В Байкальском филиале ВНИРО считают, что к депрессии численности привёл перелов рыбы в период нереста. Сказалось и браконьерство: в течение нескольких лет перед запретом на промышленный лов омуля распространение получила рыбалка на свет. Особенно популярна она была осенью, когда половозрелый омуль начинает нерестовую миграцию. «Пока рыбалка на свет не была широкомасштабной, никто на неё внимания не обращал, – рассказывает Петерфельд. – Но, когда каждый вечер на ночь выходило около сотни судов, на каждом из которых было по 10–15 рыбаков, за время такого промысла вылавливалось просто безграничное количество омуля – 70–80 тонн, по самым скромным нашим подсчётам».
Шесть-семь лет минимум
Результаты экспедиции могут поспособствовать установлению причин снижения численности омуля. На основании данных о демографической структуре популяции рыбы можно будет сделать и прогноз о том, когда можно снять запрет на промысел. «Мы всё время говорим, что нужен запрет хотя бы на один жизненный цикл, – напоминает руководитель Байкальского филиала ВНИРО. – То есть он введён, омуль спокойно отнерестился, личинка вышла, подросла и сама пришла на нерест. Это шесть-семь лет минимум». Половой зрелости за это время достигает только омуль прибрежной или северобайкальской популяции. На Селенгинском мелководье эндемик доживает до возраста, когда он готов нереститься, на восьмом-девятом году жизни. Медленнее всех созревает рыба из придонно-глубоководной популяции – за девять-десять лет.
По этой причине запрет на промышленный вылов омуля, введённый в 1969 году, действовал до 1982 года. В течение первых шести лет он был полным, после этого начались послабления. Сначала в 1975 году разрешили промысловую разведку, которая предполагает только поиск, обнаружение и оценку скоплений рыбы, затем последовал период экспериментального лова под присмотром учёных. Полностью запрет на промысел омуля сняли только спустя 12 лет после его введения. Когда отменят действующие ограничения, пока сказать как минимум очень сложно.
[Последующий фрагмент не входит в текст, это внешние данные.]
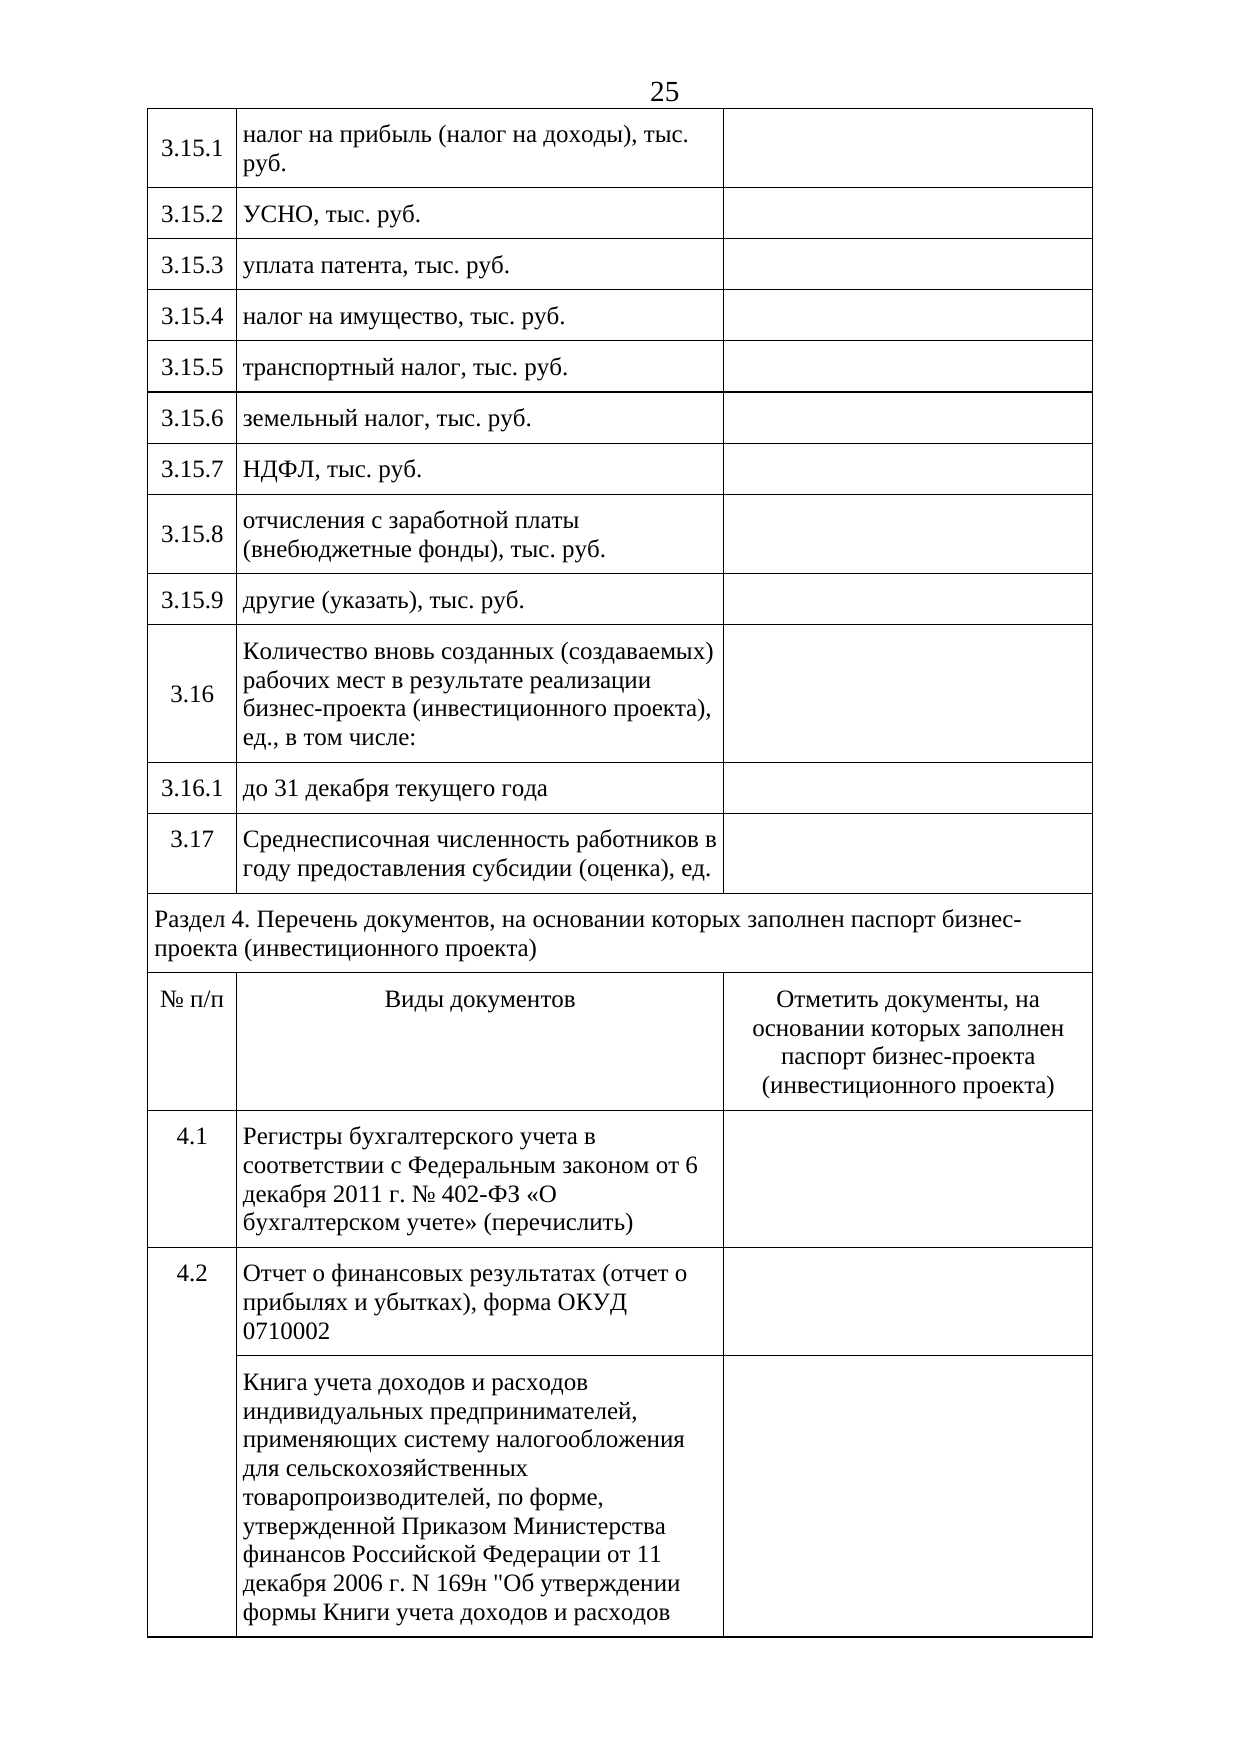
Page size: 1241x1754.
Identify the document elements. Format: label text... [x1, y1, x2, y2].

Интерпретации полгода ждут
«Не надо думать, что съёмка даст ответы на все вопросы, – подчёркивает директор Лимнологического института СО РАН Андрей Федотов. – В случае с омулем это игра вдолгую. Съёмка – это лишь верхушка айсберга: только сегодня мы затронули темы личинки, приёмной ёмкости и состояния самого Байкала». К тому же проведут её только в двух районах, дающих 90% промыслового запаса омуля в озере. На Селенгинском мелководье в течение шести дней будет работать научно-исследовательское судно «Г.Ю. Верещагин», принадлежащее Российской академии наук. Ему предстоит пройти около 300 км. На северном Байкале специалисты ВНИРО будут работать самостоятельно. Интерпретация результатов гидроакустической съёмки займёт около полугода. «Цифры сможем дать к концу третьего квартала», – заключил Сергей Гончаров.